**Document section**
Cities Can Capture More Value

Cities Can Capture More Value

By implementing a centralised management platform, cities could create more value for business, citizens and investors. But they’ll have to reinvent their management approach.

“The internet of things” seems to create a new, seamless customer experience every day. Companies have become adept at integrating multiple aspects of a customer’s journey across multiple touch points and platforms, making lives a breeze. However, when it comes to cities management is still happening in silos, despite most city services being highly interdependent. Not only are city institutions difficult to deal with, their lack of coordination can also mean duplicate investments, suboptimal resource management and at worst fumbled and disjointed responses to crises.

Delivering more efficiency at a city level will require a new governance structure and better coordinated city management based on new technologies. The advantages will come to those able to obtain real-time awareness of a city situation with advanced analytics, enabling them to make more informed decisions to support urban sustainability.

The good news is that technical solutions are rapidly becoming available that will enable a “city management platform”, integrating all the urban components to support systemic management of a city. The systemic management of a whole city is more efficient than the sum of the managements of its departments. In most cases, even if one department works well independently, it can still achieve more if it has more information from other departments.

Singapore paved the way in centralised city management by announcing in October 2014 that it was launching a “City Platform” to support its “Smart Nation Programme”. Many more cities in the Middle East, India and Asia are expected to follow, supporting their platforms using technology which has evolved significantly over the past years.

Optimising spending

Integrating systems will help cities optimise both capital and operating expenditure. For example, the integrated management of utilities inside a building using a Building Management System (BMS) could reduce operating expenses by 20 to 30 percent. This could be further enhanced when 100 buildings are integrated together. In Mexico City, criminality has dropped by a third since 2009 thanks to its new centralised police command centre. Today, half of all stolen cars are recovered within 72 hours, cutting insurance fees by a third, and increasing operational efficiency five-fold. Integration of systems and operations inside one management centre has demonstrated value creation.

The potential for cost savings is even larger. Examples include the reduction of duplicated investments across all departments (urban equipment and sensors); optimisation of resource management during operations; using the “internet of things” to keep updated on the environment to enable more efficient response; improvement of urban operations (with integrated Concept of Operations across silos); as well as effective prospective planning based on more numerous and accurate urban data.

**Provided data**

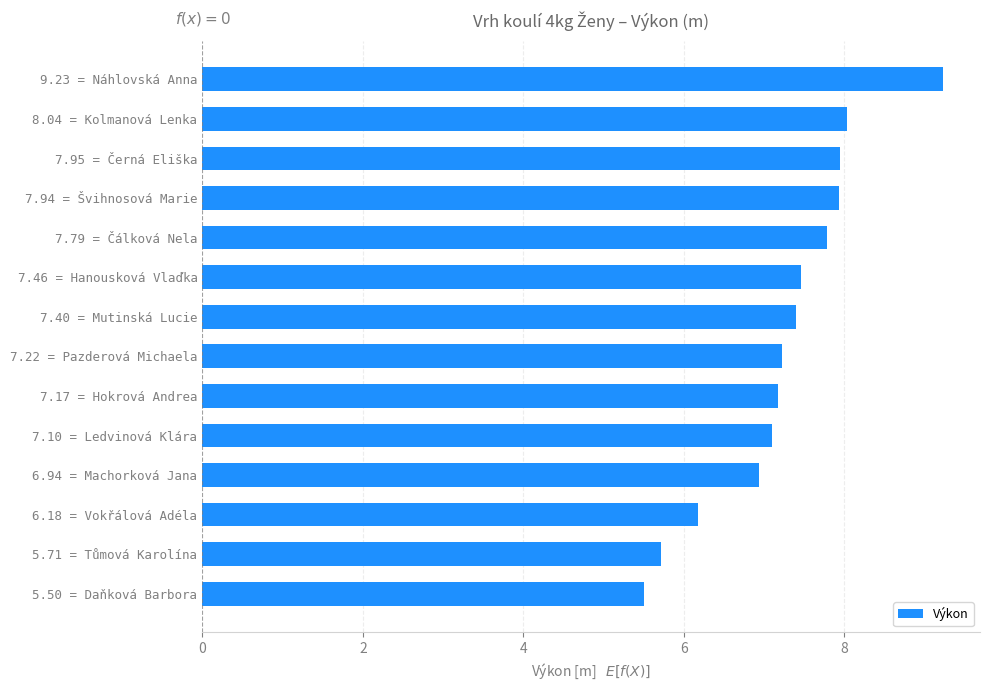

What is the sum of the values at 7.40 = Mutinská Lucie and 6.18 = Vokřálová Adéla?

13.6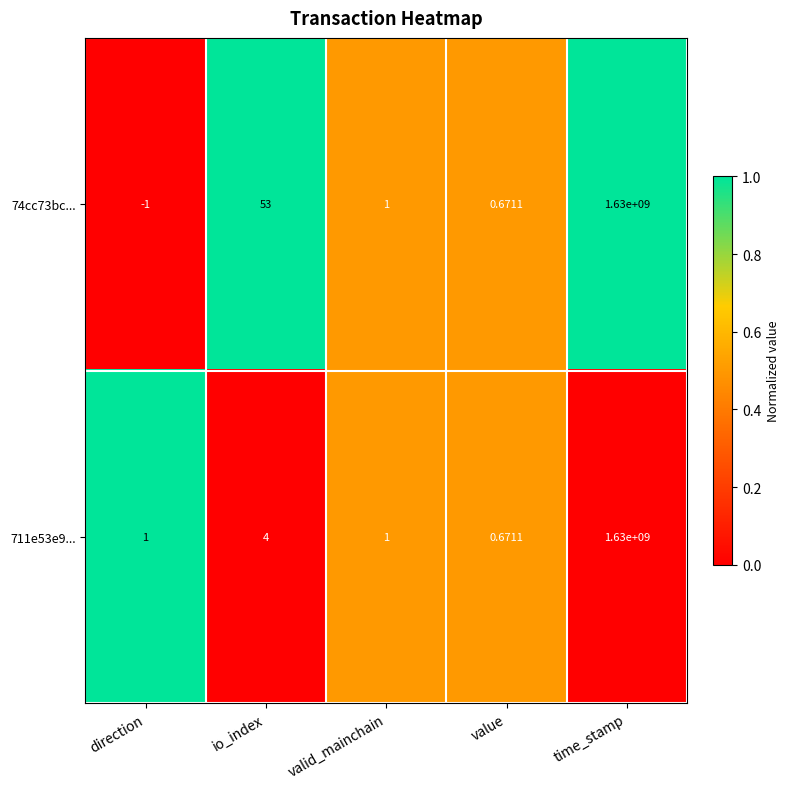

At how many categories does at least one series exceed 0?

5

**Check your understanding**
A – Could you condense the paragraph beginning "Integrating systems will help cities" in the city management article into a short bulleted list that keeps its main facts?
B – Can you pick up the city management article after its final paragraph and carry it forward?

**Results of the exercise**
A –
- Integrating systems helps cities optimize both capital and operating expenditure.
- A Building Management System that integrates a building's utilities could cut operating expenses by 20 to 30 percent, with further gains when 100 buildings are integrated together.
- Mexico City's new centralized police command center has cut criminality by a third since 2009.
- Half of all stolen cars there are now recovered within 72 hours, which has cut insurance fees by a third and increased operational efficiency five-fold.
- Integrating systems and operations in one management center has demonstrated value creation.

B –
For investors in urban developments, the use of a city platform in a project should be a signal of a sound investment. City platforms are planned in mature urban projects, which are leveraging the latest technology and promoting the integration of “systems of systems” by the development of shared operations and supervision centres.

However, all the technology in the world still needs good management to be effective. And, in the case of cities, better management. Departments are going to have to collaborate more closely and coordinate operations. Implementing systemic urban management will require a new type of urban governance.

In practice, cities will need to innovate their governance: in island-countries and city-states this could be the creation of an organisation across departments reporting to the Prime Minister, and operating the centralised platform. At a city level, the team could report to the mayor (or to the CEO of the city when cities become privately owned). New concepts of operations will need to be defined to manage cross-departmental operations, and a new holistic investment strategy will need to be planned at the city level. For these reasons each city needs to define its own identity and vision before framing its development strategy. Defining a city’s fundamental needs will then help to design the functionalities of the city platform with all the consequences on the urban departments (legal, missions, scope, responsibilities, budget allocation, human resource management).

Generation of new revenues

A city platform will aggregate and make data coming from many different silos (transportation, energy, security, environment, tourism, etc.) more widely available. This will open up an almost limitless field of real-time urban applications providing brand new value creation services for government entities, businesses, residents and visitors. Whereas today applications are developed using the data from one silo, in the future applications will be developed using data from multiple silos sharing data through the city platform’s Information System. Innovative business models could revolutionise the cost structures and revenue models of urban stakeholders when benefiting from real-time urban information.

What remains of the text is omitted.